» TASK DIRECTIONS
Every record must be retyped as it stands.

Saved data entries:
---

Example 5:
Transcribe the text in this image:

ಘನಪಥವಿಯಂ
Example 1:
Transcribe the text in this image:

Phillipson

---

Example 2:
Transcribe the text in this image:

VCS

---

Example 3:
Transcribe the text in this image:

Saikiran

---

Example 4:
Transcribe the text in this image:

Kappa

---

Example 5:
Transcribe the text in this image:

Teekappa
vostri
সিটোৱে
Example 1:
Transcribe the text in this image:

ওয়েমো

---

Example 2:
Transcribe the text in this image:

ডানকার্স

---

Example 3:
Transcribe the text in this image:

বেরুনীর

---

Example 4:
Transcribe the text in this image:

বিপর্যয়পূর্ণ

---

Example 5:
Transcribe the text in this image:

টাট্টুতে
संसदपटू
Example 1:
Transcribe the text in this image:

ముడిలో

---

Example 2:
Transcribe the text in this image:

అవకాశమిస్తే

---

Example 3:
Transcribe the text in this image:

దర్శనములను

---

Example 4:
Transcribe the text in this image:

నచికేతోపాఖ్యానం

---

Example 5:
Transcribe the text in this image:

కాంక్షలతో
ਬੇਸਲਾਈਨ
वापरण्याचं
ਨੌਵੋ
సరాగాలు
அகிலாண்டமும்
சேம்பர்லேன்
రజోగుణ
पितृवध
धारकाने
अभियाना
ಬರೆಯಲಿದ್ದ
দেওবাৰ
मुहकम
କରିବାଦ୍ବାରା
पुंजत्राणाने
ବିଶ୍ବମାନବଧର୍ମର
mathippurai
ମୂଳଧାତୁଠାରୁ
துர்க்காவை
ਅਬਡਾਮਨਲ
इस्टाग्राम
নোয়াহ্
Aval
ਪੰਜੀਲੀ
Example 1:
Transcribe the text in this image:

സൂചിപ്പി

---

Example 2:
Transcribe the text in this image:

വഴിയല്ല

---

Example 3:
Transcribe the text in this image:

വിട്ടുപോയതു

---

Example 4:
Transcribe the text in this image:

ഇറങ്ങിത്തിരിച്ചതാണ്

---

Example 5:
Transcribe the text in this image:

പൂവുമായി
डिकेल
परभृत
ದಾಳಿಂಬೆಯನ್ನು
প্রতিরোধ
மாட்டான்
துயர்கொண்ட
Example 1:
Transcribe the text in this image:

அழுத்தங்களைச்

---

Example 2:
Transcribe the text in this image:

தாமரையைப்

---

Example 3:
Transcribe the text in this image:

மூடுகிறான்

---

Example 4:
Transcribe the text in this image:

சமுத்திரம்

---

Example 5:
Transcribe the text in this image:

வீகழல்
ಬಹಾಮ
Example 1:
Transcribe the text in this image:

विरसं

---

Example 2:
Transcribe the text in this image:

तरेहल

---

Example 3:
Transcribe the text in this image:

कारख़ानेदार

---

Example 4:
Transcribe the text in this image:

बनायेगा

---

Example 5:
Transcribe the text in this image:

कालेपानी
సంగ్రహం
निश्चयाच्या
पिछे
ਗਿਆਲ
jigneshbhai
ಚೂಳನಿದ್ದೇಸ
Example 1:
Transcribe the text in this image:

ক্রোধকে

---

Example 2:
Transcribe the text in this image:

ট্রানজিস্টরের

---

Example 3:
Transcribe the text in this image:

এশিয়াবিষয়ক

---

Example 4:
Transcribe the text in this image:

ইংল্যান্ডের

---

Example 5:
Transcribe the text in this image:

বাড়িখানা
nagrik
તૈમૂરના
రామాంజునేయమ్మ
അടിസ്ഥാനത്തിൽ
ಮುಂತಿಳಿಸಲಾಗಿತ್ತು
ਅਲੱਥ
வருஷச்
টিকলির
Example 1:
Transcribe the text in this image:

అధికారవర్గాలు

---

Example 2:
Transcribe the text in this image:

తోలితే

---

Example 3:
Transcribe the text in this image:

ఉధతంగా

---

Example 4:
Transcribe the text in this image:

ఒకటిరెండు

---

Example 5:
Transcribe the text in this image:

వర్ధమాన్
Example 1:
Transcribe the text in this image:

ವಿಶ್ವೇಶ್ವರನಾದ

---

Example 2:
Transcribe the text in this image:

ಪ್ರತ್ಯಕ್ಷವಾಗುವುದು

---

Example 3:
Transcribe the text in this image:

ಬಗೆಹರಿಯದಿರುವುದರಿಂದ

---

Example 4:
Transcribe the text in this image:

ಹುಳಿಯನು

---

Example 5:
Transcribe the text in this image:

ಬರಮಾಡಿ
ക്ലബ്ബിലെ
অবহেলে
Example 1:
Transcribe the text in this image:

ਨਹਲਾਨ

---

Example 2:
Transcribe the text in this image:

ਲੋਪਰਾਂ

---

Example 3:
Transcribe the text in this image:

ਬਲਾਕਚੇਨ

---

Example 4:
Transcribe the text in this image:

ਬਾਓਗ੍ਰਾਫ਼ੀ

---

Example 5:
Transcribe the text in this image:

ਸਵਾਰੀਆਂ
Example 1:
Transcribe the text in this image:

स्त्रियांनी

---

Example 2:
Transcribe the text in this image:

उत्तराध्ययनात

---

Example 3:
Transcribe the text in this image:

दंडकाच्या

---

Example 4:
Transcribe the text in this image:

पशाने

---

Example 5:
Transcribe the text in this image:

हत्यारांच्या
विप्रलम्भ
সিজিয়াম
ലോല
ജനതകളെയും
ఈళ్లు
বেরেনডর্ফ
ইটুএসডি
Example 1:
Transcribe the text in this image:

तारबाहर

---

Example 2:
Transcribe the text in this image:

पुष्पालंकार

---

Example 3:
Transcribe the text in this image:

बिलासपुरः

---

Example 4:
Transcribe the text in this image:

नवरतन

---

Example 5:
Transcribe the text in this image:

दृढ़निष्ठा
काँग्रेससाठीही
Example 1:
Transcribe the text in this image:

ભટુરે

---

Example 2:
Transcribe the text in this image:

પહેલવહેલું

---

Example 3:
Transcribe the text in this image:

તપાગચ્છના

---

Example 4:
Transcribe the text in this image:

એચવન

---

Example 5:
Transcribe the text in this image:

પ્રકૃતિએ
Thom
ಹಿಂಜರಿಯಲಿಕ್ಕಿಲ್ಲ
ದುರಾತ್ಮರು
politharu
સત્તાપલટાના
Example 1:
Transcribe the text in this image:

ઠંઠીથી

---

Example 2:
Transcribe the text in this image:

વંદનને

» SOLVED EXERCISE
---

Example 5:
Transcribe the text in this image:

ಘನಪಥವಿಯಂ
Example 1:
Transcribe the text in this image:

Phillipson

---

Example 2:
Transcribe the text in this image:

VCS

---

Example 3:
Transcribe the text in this image:

Saikiran

---

Example 4:
Transcribe the text in this image:

Kappa

---

Example 5:
Transcribe the text in this image:

Teekappa
vostri
সিটোৱে
Example 1:
Transcribe the text in this image:

ওয়েমো

---

Example 2:
Transcribe the text in this image:

ডানকার্স

---

Example 3:
Transcribe the text in this image:

বেরুনীর

---

Example 4:
Transcribe the text in this image:

বিপর্যয়পূর্ণ

---

Example 5:
Transcribe the text in this image:

টাট্টুতে
संसदपटू
Example 1:
Transcribe the text in this image:

ముడిలో

---

Example 2:
Transcribe the text in this image:

అవకాశమిస్తే

---

Example 3:
Transcribe the text in this image:

దర్శనములను

---

Example 4:
Transcribe the text in this image:

నచికేతోపాఖ్యానం

---

Example 5:
Transcribe the text in this image:

కాంక్షలతో
ਬੇਸਲਾਈਨ
वापरण्याचं
ਨੌਵੋ
సరాగాలు
அகிலாண்டமும்
சேம்பர்லேன்
రజోగుణ
पितृवध
धारकाने
अभियाना
ಬರೆಯಲಿದ್ದ
দেওবাৰ
मुहकम
କରିବାଦ୍ବାରା
पुंजत्राणाने
ବିଶ୍ବମାନବଧର୍ମର
mathippurai
ମୂଳଧାତୁଠାରୁ
துர்க்காவை
ਅਬਡਾਮਨਲ
इस्टाग्राम
নোয়াহ্
Aval
ਪੰਜੀਲੀ
Example 1:
Transcribe the text in this image:

സൂചിപ്പി

---

Example 2:
Transcribe the text in this image:

വഴിയല്ല

---

Example 3:
Transcribe the text in this image:

വിട്ടുപോയതു

---

Example 4:
Transcribe the text in this image:

ഇറങ്ങിത്തിരിച്ചതാണ്

---

Example 5:
Transcribe the text in this image:

പൂവുമായി
डिकेल
परभृत
ದಾಳಿಂಬೆಯನ್ನು
প্রতিরোধ
மாட்டான்
துயர்கொண்ட
Example 1:
Transcribe the text in this image:

அழுத்தங்களைச்

---

Example 2:
Transcribe the text in this image:

தாமரையைப்

---

Example 3:
Transcribe the text in this image:

மூடுகிறான்

---

Example 4:
Transcribe the text in this image:

சமுத்திரம்

---

Example 5:
Transcribe the text in this image:

வீகழல்
ಬಹಾಮ
Example 1:
Transcribe the text in this image:

विरसं

---

Example 2:
Transcribe the text in this image:

तरेहल

---

Example 3:
Transcribe the text in this image:

कारख़ानेदार

---

Example 4:
Transcribe the text in this image:

बनायेगा

---

Example 5:
Transcribe the text in this image:

कालेपानी
సంగ్రహం
निश्चयाच्या
पिछे
ਗਿਆਲ
jigneshbhai
ಚೂಳನಿದ್ದೇಸ
Example 1:
Transcribe the text in this image:

ক্রোধকে

---

Example 2:
Transcribe the text in this image:

ট্রানজিস্টরের

---

Example 3:
Transcribe the text in this image:

এশিয়াবিষয়ক

---

Example 4:
Transcribe the text in this image:

ইংল্যান্ডের

---

Example 5:
Transcribe the text in this image:

বাড়িখানা
nagrik
તૈમૂરના
రామాంజునేయమ్మ
അടിസ്ഥാനത്തിൽ
ಮುಂತಿಳಿಸಲಾಗಿತ್ತು
ਅਲੱਥ
வருஷச்
টিকলির
Example 1:
Transcribe the text in this image:

అధికారవర్గాలు

---

Example 2:
Transcribe the text in this image:

తోలితే

---

Example 3:
Transcribe the text in this image:

ఉధతంగా

---

Example 4:
Transcribe the text in this image:

ఒకటిరెండు

---

Example 5:
Transcribe the text in this image:

వర్ధమాన్
Example 1:
Transcribe the text in this image:

ವಿಶ್ವೇಶ್ವರನಾದ

---

Example 2:
Transcribe the text in this image:

ಪ್ರತ್ಯಕ್ಷವಾಗುವುದು

---

Example 3:
Transcribe the text in this image:

ಬಗೆಹರಿಯದಿರುವುದರಿಂದ

---

Example 4:
Transcribe the text in this image:

ಹುಳಿಯನು

---

Example 5:
Transcribe the text in this image:

ಬರಮಾಡಿ
ക്ലബ്ബിലെ
অবহেলে
Example 1:
Transcribe the text in this image:

ਨਹਲਾਨ

---

Example 2:
Transcribe the text in this image:

ਲੋਪਰਾਂ

---

Example 3:
Transcribe the text in this image:

ਬਲਾਕਚੇਨ

---

Example 4:
Transcribe the text in this image:

ਬਾਓਗ੍ਰਾਫ਼ੀ

---

Example 5:
Transcribe the text in this image:

ਸਵਾਰੀਆਂ
Example 1:
Transcribe the text in this image:

स्त्रियांनी

---

Example 2:
Transcribe the text in this image:

उत्तराध्ययनात

---

Example 3:
Transcribe the text in this image:

दंडकाच्या

---

Example 4:
Transcribe the text in this image:

पशाने

---

Example 5:
Transcribe the text in this image:

हत्यारांच्या
विप्रलम्भ
সিজিয়াম
ലോല
ജനതകളെയും
ఈళ్లు
বেরেনডর্ফ
ইটুএসডি
Example 1:
Transcribe the text in this image:

तारबाहर

---

Example 2:
Transcribe the text in this image:

पुष्पालंकार

---

Example 3:
Transcribe the text in this image:

बिलासपुरः

---

Example 4:
Transcribe the text in this image:

नवरतन

---

Example 5:
Transcribe the text in this image:

दृढ़निष्ठा
काँग्रेससाठीही
Example 1:
Transcribe the text in this image:

ભટુરે

---

Example 2:
Transcribe the text in this image:

પહેલવહેલું

---

Example 3:
Transcribe the text in this image:

તપાગચ્છના

---

Example 4:
Transcribe the text in this image:

એચવન

---

Example 5:
Transcribe the text in this image:

પ્રકૃતિએ
Thom
ಹಿಂಜರಿಯಲಿಕ್ಕಿಲ್ಲ
ದುರಾತ್ಮರು
politharu
સત્તાપલટાના
Example 1:
Transcribe the text in this image:

ઠંઠીથી

---

Example 2:
Transcribe the text in this image:

વંદનને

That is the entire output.